Outra das hipóteses que despertou o interesse de Hamilton é a de que boa parte desse ouro teria sido colocada a bordo dos temidos submarinos U-Boot que inicialmente eram usados pelos alemães no patrulhamento do oceano Atlântico, quando afundaram vários navios brasileiros. Foram justamente os ataques desses submarinos um dos motivos que levaram o Brasil a participar da guerra. “Diz a lenda que eles podem ter sido abandonados em locais determinados pelos nazistas, para uma futura recuperação”, conta. Há quem diga que eles também teriam trazido militares do alto escalão, que viveram escondidos no Chile e na Argentina. “Independentemente disso, submarinos sempre me encantaram, parecem uns animais enormes, mergulham aqui e reaparecem quilômetros adiante, onde ninguém espera.”

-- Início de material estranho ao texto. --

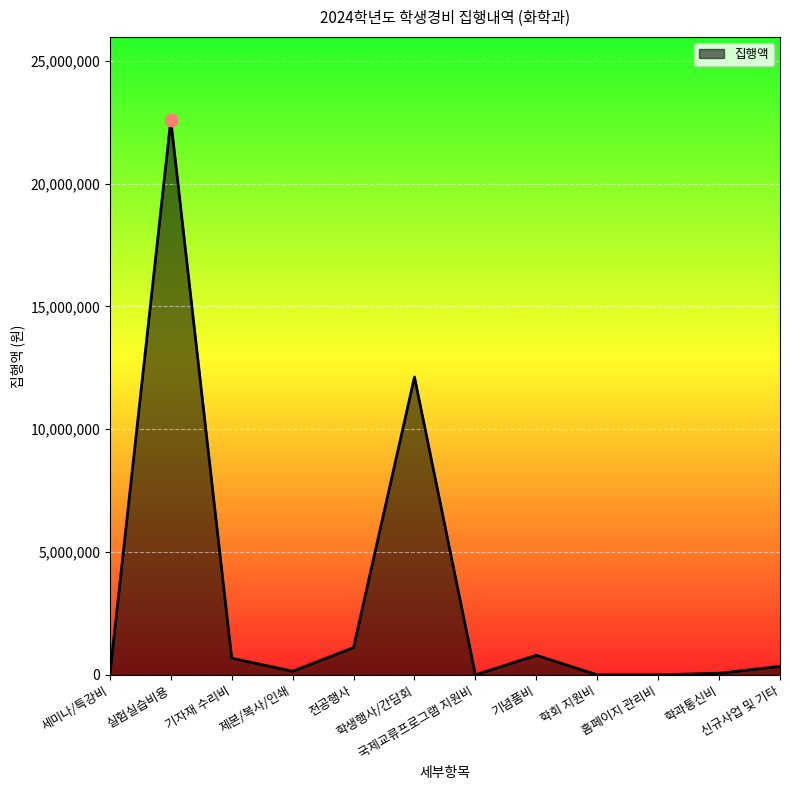

What is the change in value from 국제교류프로그램 지원비 to 학과통신비?

+62859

A exposição Proyecto U-Boot surgiu em 2010, inspirada por outra notícia em jornais, falando dessa história dos submarinos repletos de ouro nazista. Não é a primeira vez que o projeto vem ao Brasil. “Trouxe esse trabalho em 2011, na Bienal de Curitiba, que acontece no Museu Niemeyer, mas esta é a primeira vez que essas duas exposições são exibidas juntas.” Entre as obras está uma réplica em tamanho pequeno de um submarino banhada a ouro e um vídeo que mostra um deles emergindo e submergindo.

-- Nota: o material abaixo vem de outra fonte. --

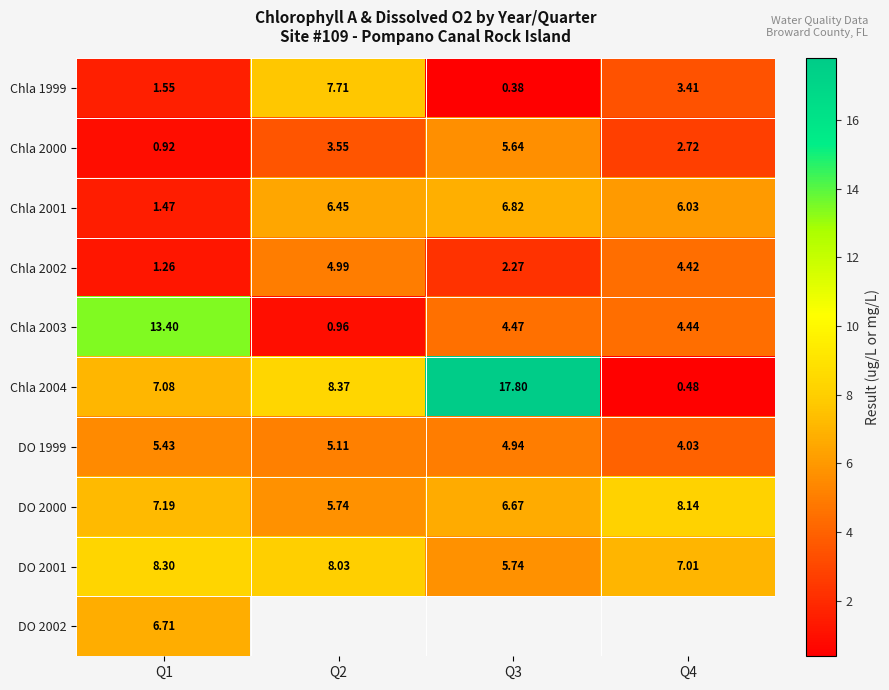

The value of Chla 2001 at Q4 is 6.0. True or false?

True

Hamilton define a exposição como uma tentativa de tradução dessas lendas por intermédio de desenhos, fotografias e objetos. “Eles se transformam em uma releitura da mitologia, dentro de um contexto que remete à Segunda Guerra e ao nazismo. É uma história universal que se mescla com micro-histórias locais de camponeses e seu contato com a migração alemã, muito forte no Chile.” Dessa forma, ele pretende retratar também a relação entre lenda e realidade, com os caçadores de tesouro que procuram submarinos e tratores alemães. “A presença do ouro como significante de desejo e riqueza também relaciona-se com a antiga lenda do El Dorado que motivou tantos europeus a buscarem a América Latina no passado.”

Apesar de contrapor lenda e realidade, a obra de Hamilton não busca a verdade absoluta. “Meu trabalho tem forte influência da literatura, em particular História Universal da Infâmia, de Jorge Luis Borges, e Literatura Nazista na América, de Roberto Bolaño, pela facilidade com que ambos mesclam realidade e ficção, manipulando-as para criar suas histórias”, comenta. Realidade ou ficção, com seu trabalho Hamilton lança um olhar original sobre uma história que permaneceu oculta por muito tempo.